Tuesday, May 18, 2021, from 4 pm – 5:30 pm
HOSTED VIA ZOOM
Register in advance for this online event.
The Getty Research Institute (GRI), in celebration of the publication of L.A. Graffiti Black Book, will host a conversation with five of the contributing artists. The discussion will center around the volume’s impact on their individual and communal art practices. The original Getty Black Book, which collects the work of over 150 of Los Angeles’s leading graffiti and tattoo artists, drew inspiration from many rare books in the GRI’s collection, especially a seventeenth-century liber amicorum (“book of friends”), in which the owner’s acquaintances each contributed an illustration in the spirit of an autograph book. These graffiti artists saw a resonance in the black sketch books that they carry and invite other artists to “hit” with original work, and named the Getty Black Book LA Liber Amicorum because it bound rival crews into a book of friends. This published version makes the original accessible to a world-wide audience for the first time.

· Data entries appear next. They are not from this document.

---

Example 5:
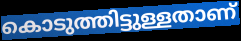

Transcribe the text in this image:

കൊടുത്തിട്ടുള്ളതാണ്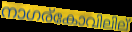
നാഗര്കോവിലില്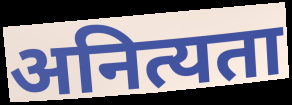
अनित्यता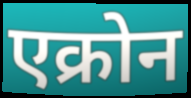
एक्रोनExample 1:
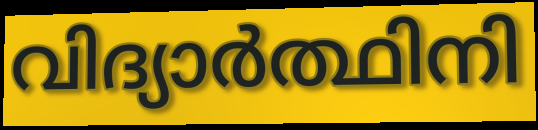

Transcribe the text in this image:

വിദ്യാർത്ഥിനി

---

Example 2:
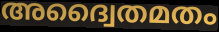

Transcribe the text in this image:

അദ്വൈതമതം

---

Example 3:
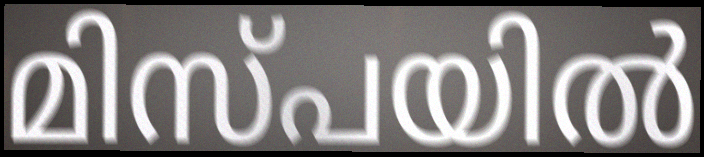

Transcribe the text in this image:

മിസ്പയിൽ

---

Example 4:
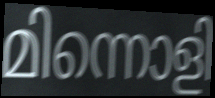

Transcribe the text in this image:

മിന്നൊളി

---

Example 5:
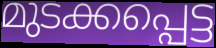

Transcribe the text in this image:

മുടക്കപ്പെട്ടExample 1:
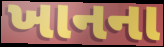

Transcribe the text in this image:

ખાનના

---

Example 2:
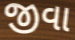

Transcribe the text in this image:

જીવા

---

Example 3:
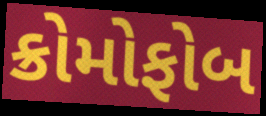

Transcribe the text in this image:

ક્રોમોફોબ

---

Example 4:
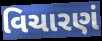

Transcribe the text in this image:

વિચારણં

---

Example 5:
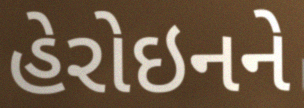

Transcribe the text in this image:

હેરોઇનને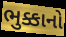
ભુક્કાનો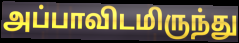
அப்பாவிடமிருந்து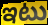
ఇటు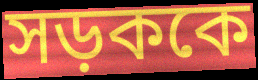
সড়ককে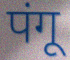
पंगू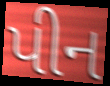
પીન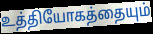
உத்தியோகத்தையும்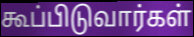
கூப்பிடுவார்கள்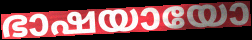
ഭാഷയായോ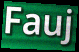
FaujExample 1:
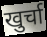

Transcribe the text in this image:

खुर्चा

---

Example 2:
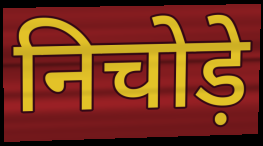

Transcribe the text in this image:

निचोड़े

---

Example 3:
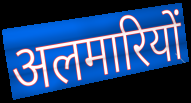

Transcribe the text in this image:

अलमारियों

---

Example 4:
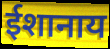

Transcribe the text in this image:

ईशानाय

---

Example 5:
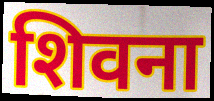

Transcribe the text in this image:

शिवना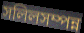
সলিলসম্পন্নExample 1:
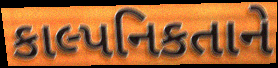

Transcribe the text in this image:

કાલ્પનિકતાને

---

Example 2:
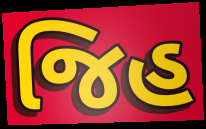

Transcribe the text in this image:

જિહ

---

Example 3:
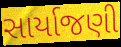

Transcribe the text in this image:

સાર્યાજણી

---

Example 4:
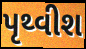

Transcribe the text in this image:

પૃથ્વીશ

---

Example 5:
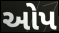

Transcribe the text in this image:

ઓપ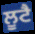
ਲੂਟੈ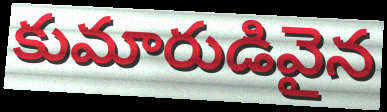
కుమారుడివైనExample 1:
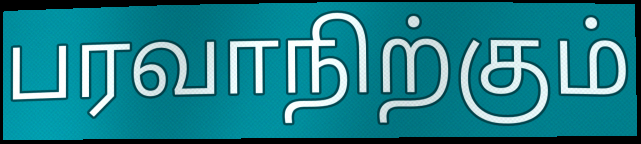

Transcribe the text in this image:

பரவாநிற்கும்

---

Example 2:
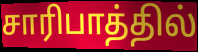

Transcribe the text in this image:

சாரிபாத்தில்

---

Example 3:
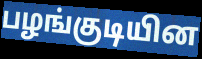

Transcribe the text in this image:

பழங்குடியின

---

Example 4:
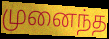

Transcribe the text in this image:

முனைந்த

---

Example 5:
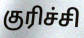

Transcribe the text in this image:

குரிச்சிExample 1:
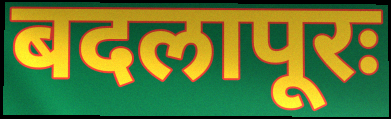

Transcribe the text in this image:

बदलापूरः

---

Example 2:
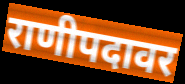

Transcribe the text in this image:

राणीपदावर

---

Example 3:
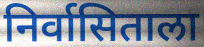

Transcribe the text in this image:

निर्वासिताला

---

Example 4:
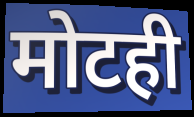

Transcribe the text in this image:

मोटही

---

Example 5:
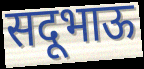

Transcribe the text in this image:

सदूभाऊ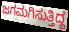
ಜಗಮಗಿಸುತ್ತಿದ್ದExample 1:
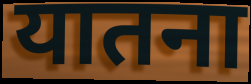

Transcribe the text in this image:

यातना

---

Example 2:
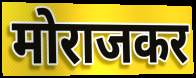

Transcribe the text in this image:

मोराजकर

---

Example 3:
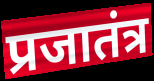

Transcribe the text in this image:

प्रजातंत्र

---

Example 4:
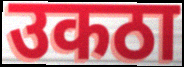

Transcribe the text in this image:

उकठा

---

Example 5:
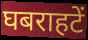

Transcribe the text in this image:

घबराहटें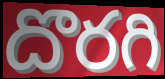
దొరగిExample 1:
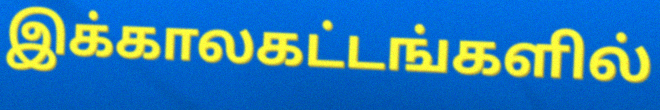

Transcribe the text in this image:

இக்காலகட்டங்களில்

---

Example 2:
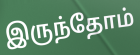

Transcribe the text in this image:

இருந்தோம்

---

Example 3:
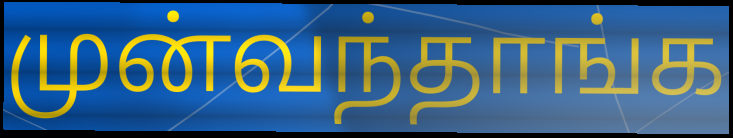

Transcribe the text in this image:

முன்வந்தாங்க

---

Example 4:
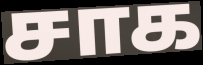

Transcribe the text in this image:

சாக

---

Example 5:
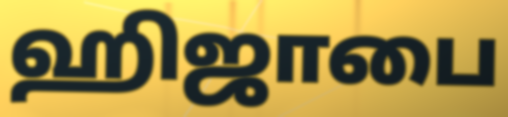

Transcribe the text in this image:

ஹிஜாபைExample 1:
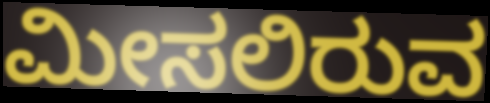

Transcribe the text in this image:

ಮೀಸಲಿರುವ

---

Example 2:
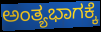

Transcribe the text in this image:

ಅಂತ್ಯಭಾಗಕ್ಕೆ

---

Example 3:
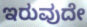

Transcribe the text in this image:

ಇರುವುದೇ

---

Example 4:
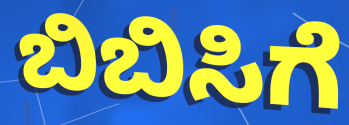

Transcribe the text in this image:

ಬಿಬಿಸಿಗೆ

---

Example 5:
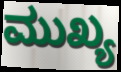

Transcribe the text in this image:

ಮುಖ್ಯ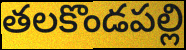
తలకొండపల్లి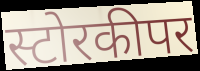
स्टोरकीपर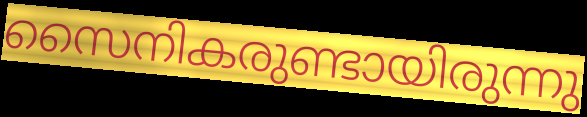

The panel will be moderated by GRI curator of rare books David Brafman.
Born and bred in South Central, Eric Walker, “King Cre8,” is a style-writer, street muralist, community leader, and educator. For forty years, he has used his art as a therapeutic practice to help others, making a difference in their individual lives and communities. Cre8 has appeared in commercials for McDonald’s and Nike, and his work has been featured in films like Anchorman, and in music videos for Mya and Ginuwine.

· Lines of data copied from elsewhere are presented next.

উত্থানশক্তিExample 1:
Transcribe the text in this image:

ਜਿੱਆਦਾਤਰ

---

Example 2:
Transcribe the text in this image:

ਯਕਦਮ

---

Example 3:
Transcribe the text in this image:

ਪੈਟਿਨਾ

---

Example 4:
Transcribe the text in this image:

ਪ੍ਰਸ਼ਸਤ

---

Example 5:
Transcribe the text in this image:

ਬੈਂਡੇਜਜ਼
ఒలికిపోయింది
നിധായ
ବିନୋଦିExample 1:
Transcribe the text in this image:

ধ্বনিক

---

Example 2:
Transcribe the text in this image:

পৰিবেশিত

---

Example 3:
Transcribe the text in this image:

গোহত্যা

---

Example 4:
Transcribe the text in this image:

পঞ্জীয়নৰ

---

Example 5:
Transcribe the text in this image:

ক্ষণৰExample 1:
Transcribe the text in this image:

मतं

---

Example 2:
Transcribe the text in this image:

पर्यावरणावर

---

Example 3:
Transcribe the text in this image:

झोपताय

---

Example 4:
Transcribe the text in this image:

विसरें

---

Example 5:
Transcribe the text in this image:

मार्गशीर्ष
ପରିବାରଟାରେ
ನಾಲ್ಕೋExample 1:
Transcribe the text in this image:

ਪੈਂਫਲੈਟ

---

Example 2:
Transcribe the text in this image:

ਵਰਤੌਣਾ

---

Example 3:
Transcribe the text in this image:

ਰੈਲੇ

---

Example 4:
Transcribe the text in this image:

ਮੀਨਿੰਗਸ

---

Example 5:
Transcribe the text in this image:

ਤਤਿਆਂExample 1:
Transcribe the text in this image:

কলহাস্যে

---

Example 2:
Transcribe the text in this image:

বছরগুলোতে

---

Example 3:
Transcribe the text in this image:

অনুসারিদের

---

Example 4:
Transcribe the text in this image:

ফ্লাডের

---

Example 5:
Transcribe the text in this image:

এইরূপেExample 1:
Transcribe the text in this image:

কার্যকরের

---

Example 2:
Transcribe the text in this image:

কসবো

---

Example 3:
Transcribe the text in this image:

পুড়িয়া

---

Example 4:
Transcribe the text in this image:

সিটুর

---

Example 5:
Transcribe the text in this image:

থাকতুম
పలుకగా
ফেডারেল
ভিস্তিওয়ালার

Juan Carlos “Heaven” Muñoz Hernandez was exposed to the aerosol arts at an early age while growing up in L.A.’s Boyle Heights. He has worked with sculptor Robert Graham and his studio since collaborating on the Museum of Contemporary Art’s “Torso Project” in 1992. His artwork can be found on the Duke Ellington Memorial in New York City, the Charlie Parker Memorial in Kansas City, and the doors of the Cathedral of Our Lady of the Angels in L.A.

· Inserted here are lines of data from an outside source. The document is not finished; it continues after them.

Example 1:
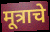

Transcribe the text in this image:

मूत्राचे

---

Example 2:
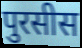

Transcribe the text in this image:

पुरसीस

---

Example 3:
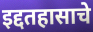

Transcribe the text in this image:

इद्दतहासाचे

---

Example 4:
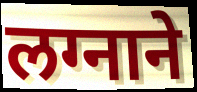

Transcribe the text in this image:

लग्नाने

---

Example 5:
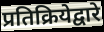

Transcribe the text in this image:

प्रतिक्रियेद्वारेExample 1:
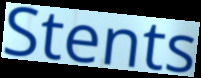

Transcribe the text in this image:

Stents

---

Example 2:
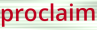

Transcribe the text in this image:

proclaim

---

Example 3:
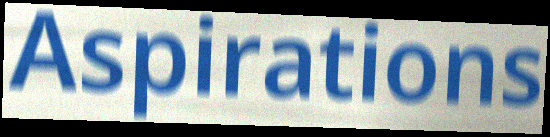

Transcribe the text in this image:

Aspirations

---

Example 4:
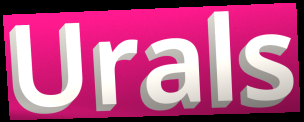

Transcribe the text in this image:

Urals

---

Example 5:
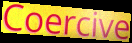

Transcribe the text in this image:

Coercive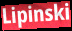
Lipinski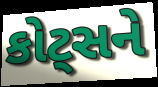
કોટ્સને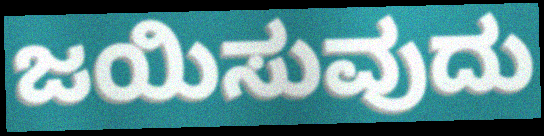
ಜಯಿಸುವುದು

The art of Eddie “Fishe” Rico, a Hollywood kid, can be viewed on the walls of major cities throughout the world. He places his work in a post-graffiti realm, where he fuses the styles of street work past with entheogenic experimentation and meditation to create a visual lexicon infused with sacred symbols.
Alex “Defer” Kizu, a co-founder of K2S (“Kill to Succeed”), is a globally renowned street artist working in a range of inspired styles. In pencil and graphite, spray can, and brush, his intricate calligraphy flows in constant flux between cursive and staccato. Defer has developed a script for a subconscious “spiritual language” that questions distinctions between artistic inspiration and transcendent revelation.
London-born painter and illustrator Alex “AXIS” Ventura is best known for his hyper-stylized freehand graffiti, which debuted on the streets of Los Angeles in the late 1980s. By the mid-1990s, his public murals redefined what artists could do with spray paint, and cemented his reputation as an innovative master of the aerosol arts. His commercial clients include Lucas Films, DreamWorks, and the NBA.